DS: Houve dificuldade ao longo desses anos? Qual foi a maior? 
Bruna: Muitas lutas enfrentei durante este período. Sem dúvida foi o último semestre [o de maior dificuldade] por conta da luxação que eu tenho no quadril esquerdo. Estou aguardando cirurgia na AACD já tem dois anos. Tenho muita dor no quadril e não consigo realizar minhas tarefas diárias. Realizei o estágio com muita dor, mas dei o meu melhor naquele momento. Passava mais tempo no hospital do que em casa. Saía do estágio e ia direto para a Upa. Pensei em desistir, mas meus professores, família e amigos não permitiram. Deus colocou anjos em minha vida para me ajudar a superar este momento.

DS: Por que você escolheu enfermagem? 
Bruna: Tudo começou no ano de 2009, quando fiz quatro operações na AACD. Fiquei cinco meses em São Paulo, sendo dois meses e meio no hospital da AACD. Conheci profissionais incríveis na instituição que me inspiraram a seguir nesta profissão. Quando terminei os estudos [Ensino Médio] em 2012, estava decidida a cursar enfermagem neste período. Tive o apoio da minha família e de uma pessoa muito especial, a minha tia Inês Salapata, que faleceu uma semana antes de eu ingressar na Universidade. Esta perda foi bem difícil pra mim, até pensei em não realizar a matrícula. Mas Deus me deu forças para prosseguir. Sempre digo que eu não escolhi a enfermagem, mas sim ela que me escolheu. Sou completamente apaixonada pela minha profissão.
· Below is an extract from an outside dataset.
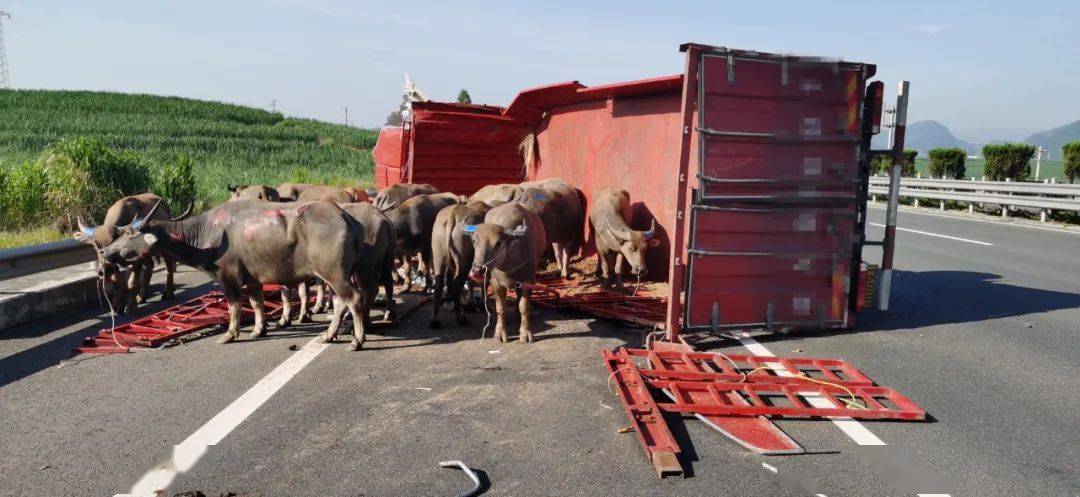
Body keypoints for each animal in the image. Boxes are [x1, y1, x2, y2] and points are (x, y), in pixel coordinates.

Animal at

DS: Pretende exercer a profissão? 
Bruna: Sim, pretendo. Inclusive estou procurando um serviço. Pretendo dar continuidade também nos estudos fazer uma pós em auditoria, enfermagem do trabalho, mestrado e doutorado. Quero muito trabalhar na minha área. Sou muito boa no setor do gerenciamento, aprendi muita coisa quando realizei meu estágio supervisionado neste setor, mas pode ser em outros setores. Aprendo rápido as coisas e tenho um bom relacionamento com as pessoas.

DS: Qual a mensagem que você deixa para pessoas que são portadoras de alguma deficiência e sonham em concluir algum curso superior? 
Bruna: Jamais desista dos seus sonhos. Lute, tenha fé, acredite no seu potencial. Não coloque limite em seus sonhos. Gosto muito desta frase do C.S. Lewis: "Dificuldades preparam pessoas comuns para destinos extraordinários”.